Abstract

There have been no definite conclusions about the biliopancreatic limb (BPL) and alimentary limb (AL) lengths in Roux-en-Y gastric bypass (RYGB) operations for different populations and BMIs. Western scholars have performed many studies on the lengths of the BPL and AL in patients with a BMI ≥ 35kg/m2. However, for diabetic Chinese patients with BMI < 35kg/m2, few people have compared the effects of different BPL and AL lengths on patient prognosis. Clinical data were collected prospectively and analyzed retrospectively for 87 patients with type 2 diabetes (T2DM) who underwent RYGB with a BPL of 50cm and an AL of 50cm (BPL50/AL50) or with a BPL of 100cm and an AL of 100cm (BPL100/AL100) and who were followed up for 5years. The cohort included 42 patients in the BPL50/AL50 group and 45 patients in the BPL100/AL100 group. At 5years, there were significant differences in BMI, total weight loss (TWL%), glycosylated hemoglobin, and homeostasis model assessment insulin resistance between BPL50/AL50 and BPL100/AL100 (P < 0.05).
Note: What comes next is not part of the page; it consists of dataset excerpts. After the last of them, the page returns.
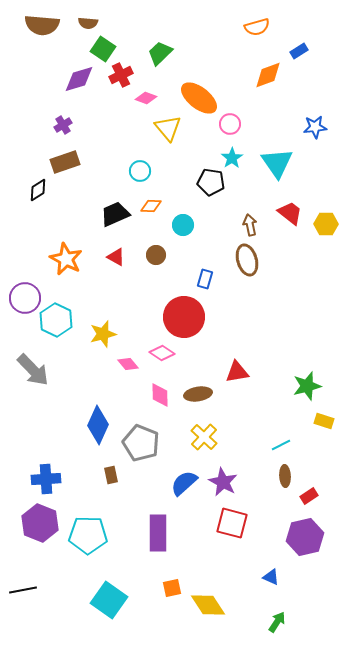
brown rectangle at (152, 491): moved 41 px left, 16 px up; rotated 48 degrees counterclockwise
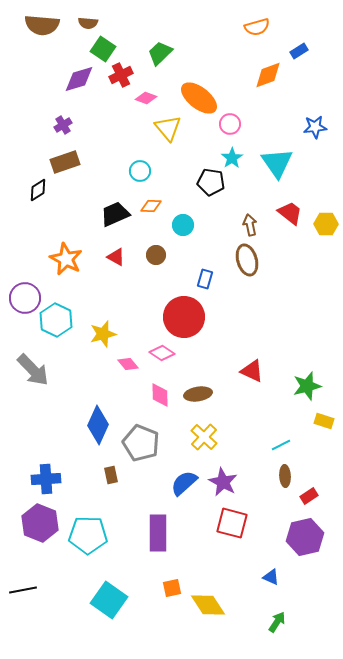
red triangle at (237, 372): moved 15 px right, 1 px up; rotated 35 degrees clockwise
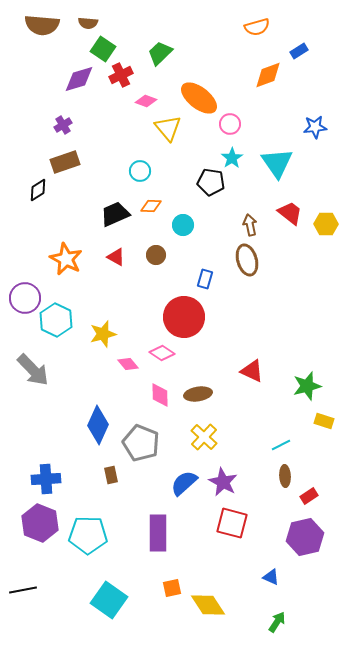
pink diamond at (146, 98): moved 3 px down
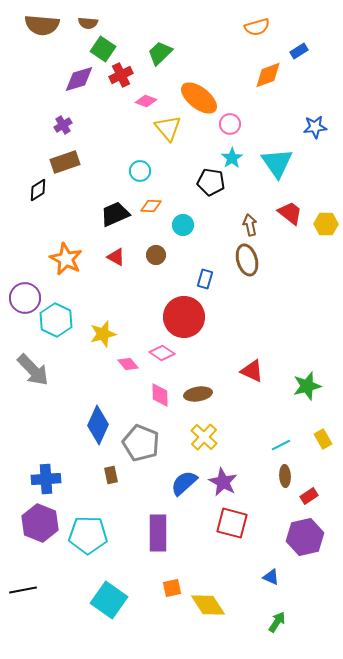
yellow rectangle at (324, 421): moved 1 px left, 18 px down; rotated 42 degrees clockwise
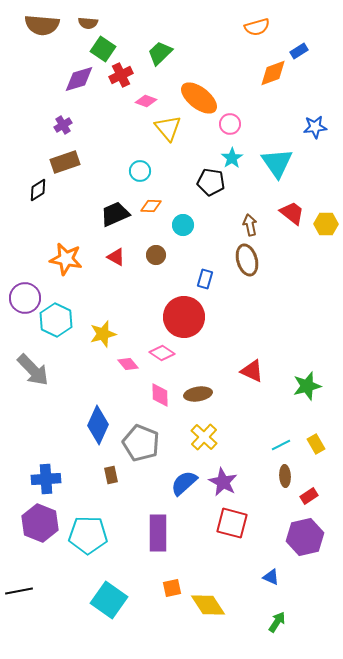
orange diamond at (268, 75): moved 5 px right, 2 px up
red trapezoid at (290, 213): moved 2 px right
orange star at (66, 259): rotated 16 degrees counterclockwise
yellow rectangle at (323, 439): moved 7 px left, 5 px down
black line at (23, 590): moved 4 px left, 1 px down
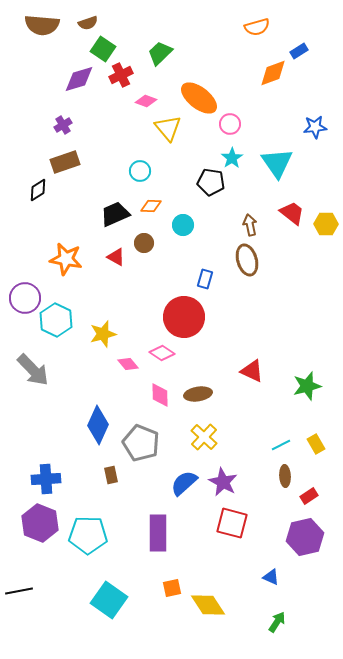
brown semicircle at (88, 23): rotated 24 degrees counterclockwise
brown circle at (156, 255): moved 12 px left, 12 px up
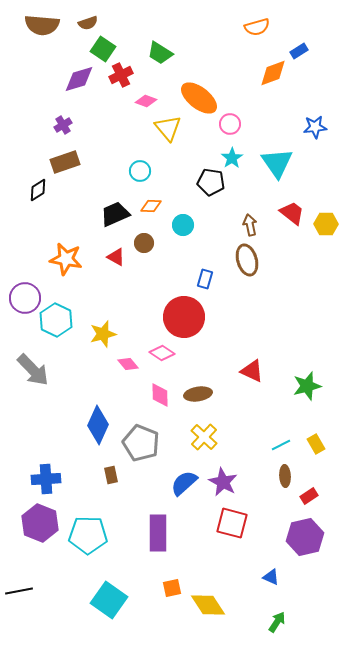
green trapezoid at (160, 53): rotated 104 degrees counterclockwise
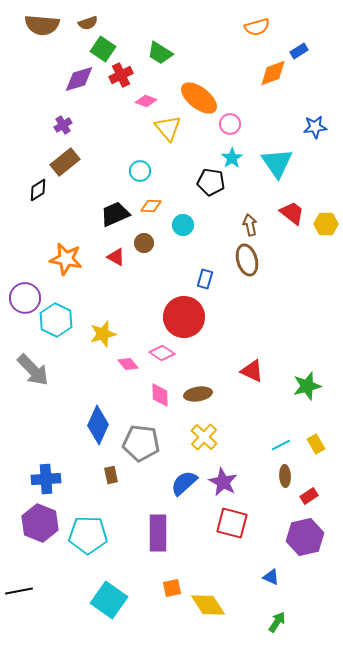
brown rectangle at (65, 162): rotated 20 degrees counterclockwise
gray pentagon at (141, 443): rotated 15 degrees counterclockwise
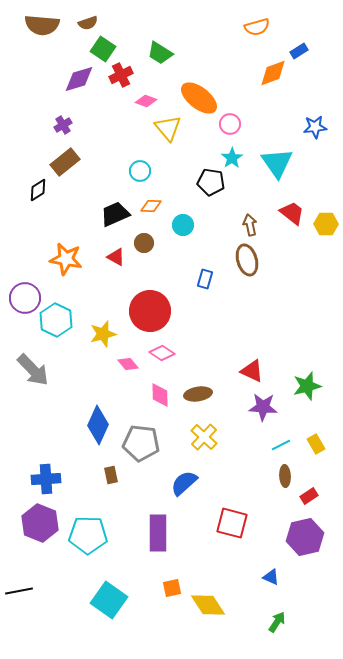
red circle at (184, 317): moved 34 px left, 6 px up
purple star at (223, 482): moved 40 px right, 75 px up; rotated 24 degrees counterclockwise
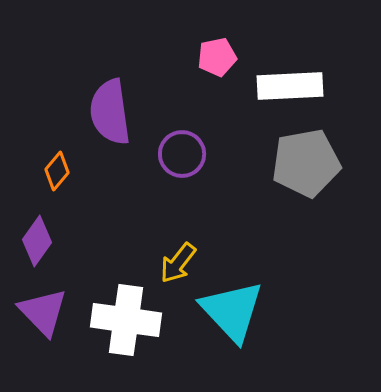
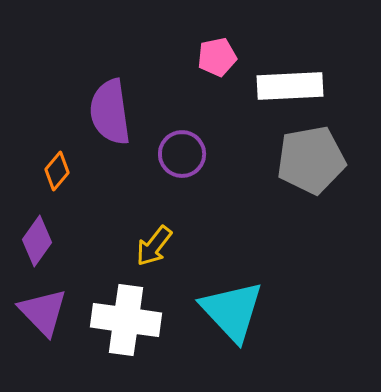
gray pentagon: moved 5 px right, 3 px up
yellow arrow: moved 24 px left, 17 px up
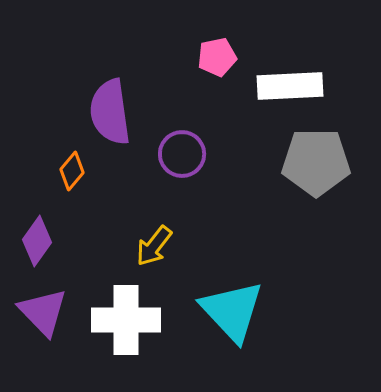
gray pentagon: moved 5 px right, 2 px down; rotated 10 degrees clockwise
orange diamond: moved 15 px right
white cross: rotated 8 degrees counterclockwise
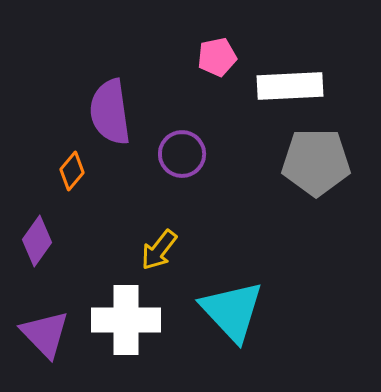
yellow arrow: moved 5 px right, 4 px down
purple triangle: moved 2 px right, 22 px down
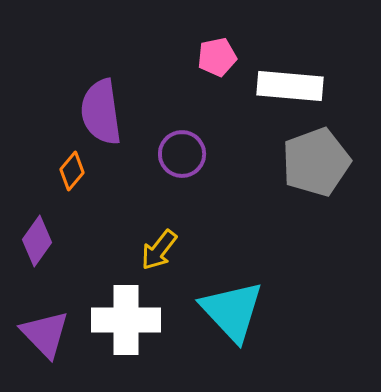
white rectangle: rotated 8 degrees clockwise
purple semicircle: moved 9 px left
gray pentagon: rotated 20 degrees counterclockwise
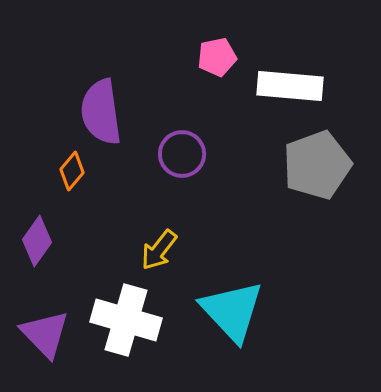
gray pentagon: moved 1 px right, 3 px down
white cross: rotated 16 degrees clockwise
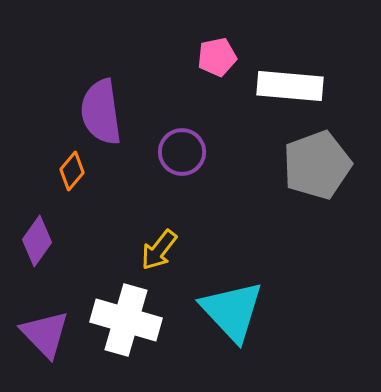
purple circle: moved 2 px up
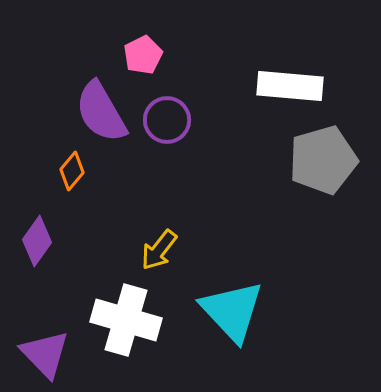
pink pentagon: moved 74 px left, 2 px up; rotated 15 degrees counterclockwise
purple semicircle: rotated 22 degrees counterclockwise
purple circle: moved 15 px left, 32 px up
gray pentagon: moved 6 px right, 5 px up; rotated 4 degrees clockwise
purple triangle: moved 20 px down
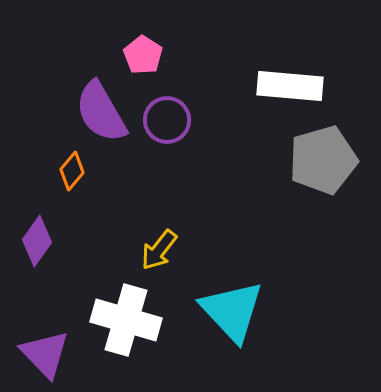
pink pentagon: rotated 12 degrees counterclockwise
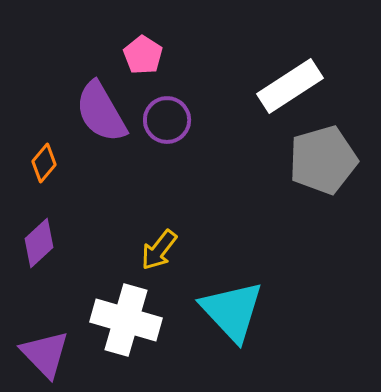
white rectangle: rotated 38 degrees counterclockwise
orange diamond: moved 28 px left, 8 px up
purple diamond: moved 2 px right, 2 px down; rotated 12 degrees clockwise
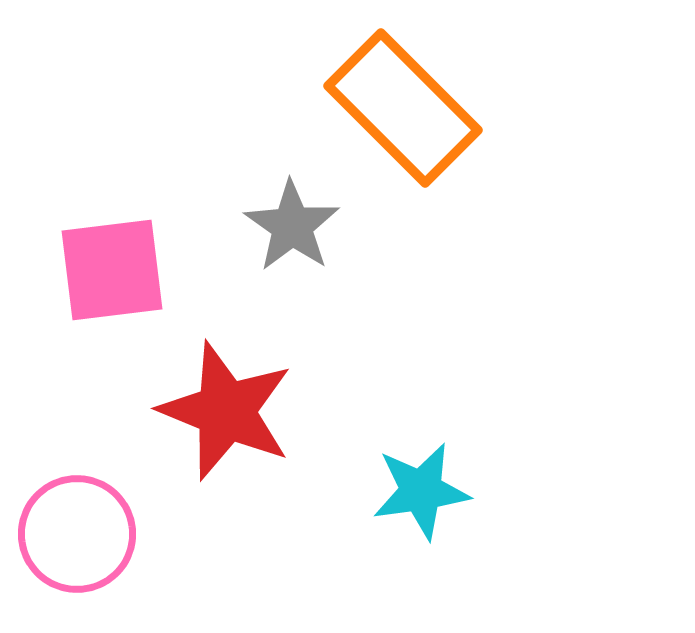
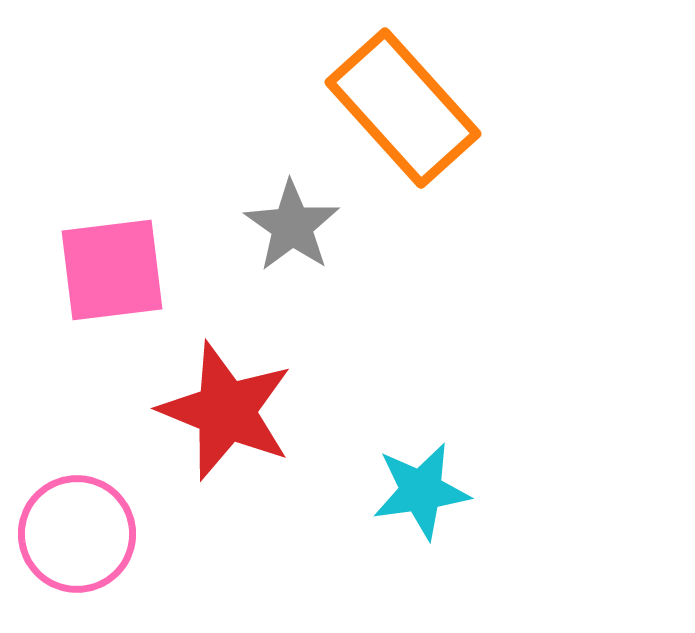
orange rectangle: rotated 3 degrees clockwise
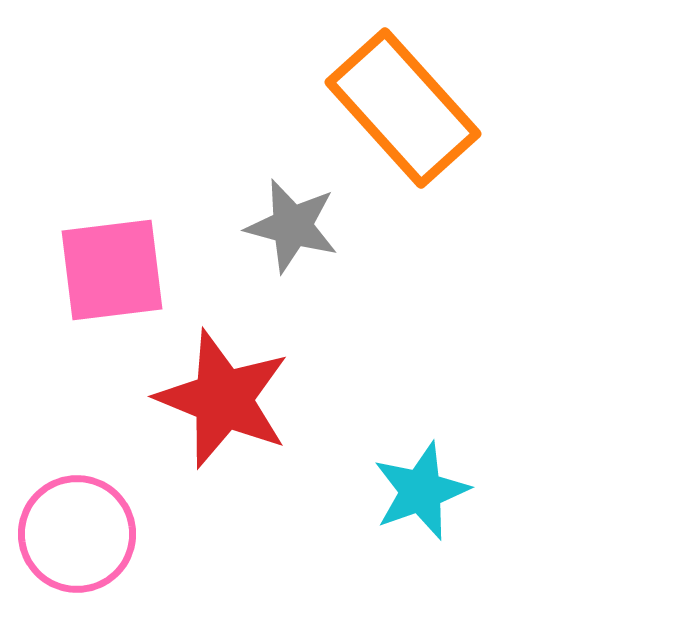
gray star: rotated 20 degrees counterclockwise
red star: moved 3 px left, 12 px up
cyan star: rotated 12 degrees counterclockwise
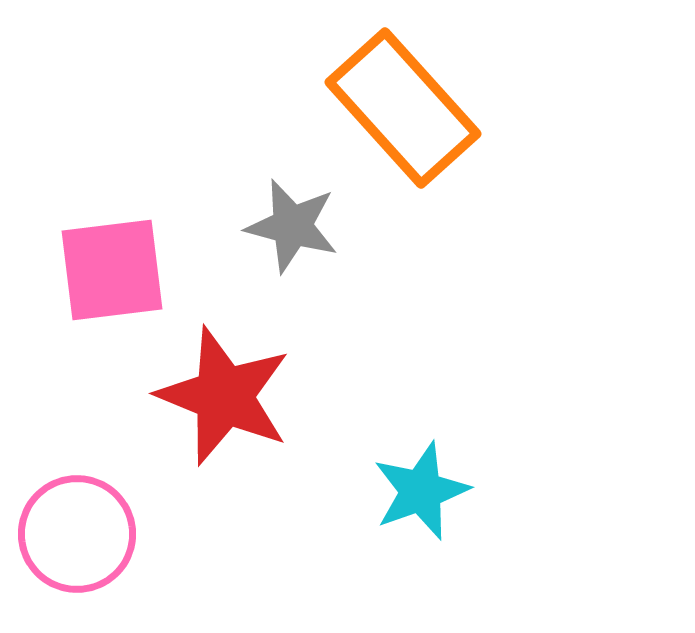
red star: moved 1 px right, 3 px up
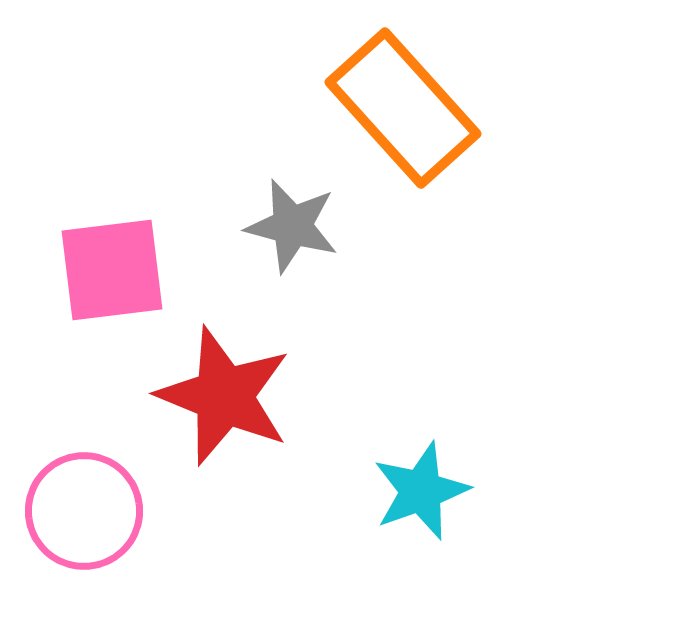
pink circle: moved 7 px right, 23 px up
Diabetes remission rate of the BPL100/AL100 group was significantly higher than that of the BPL50/AL50 group. Diabetes remission at 1year after surgery correlated with the length limb (BPL + AL), duration of diabetes and TWL%. There was no difference in complications between BPL50/AL50 and BPL100/AL100. RYGB with BPL100/AL100 is a safe and effective treatment for diabetic patients with a BMI < 35kg/m2 and offers significant improvement in weight loss and glycemic control.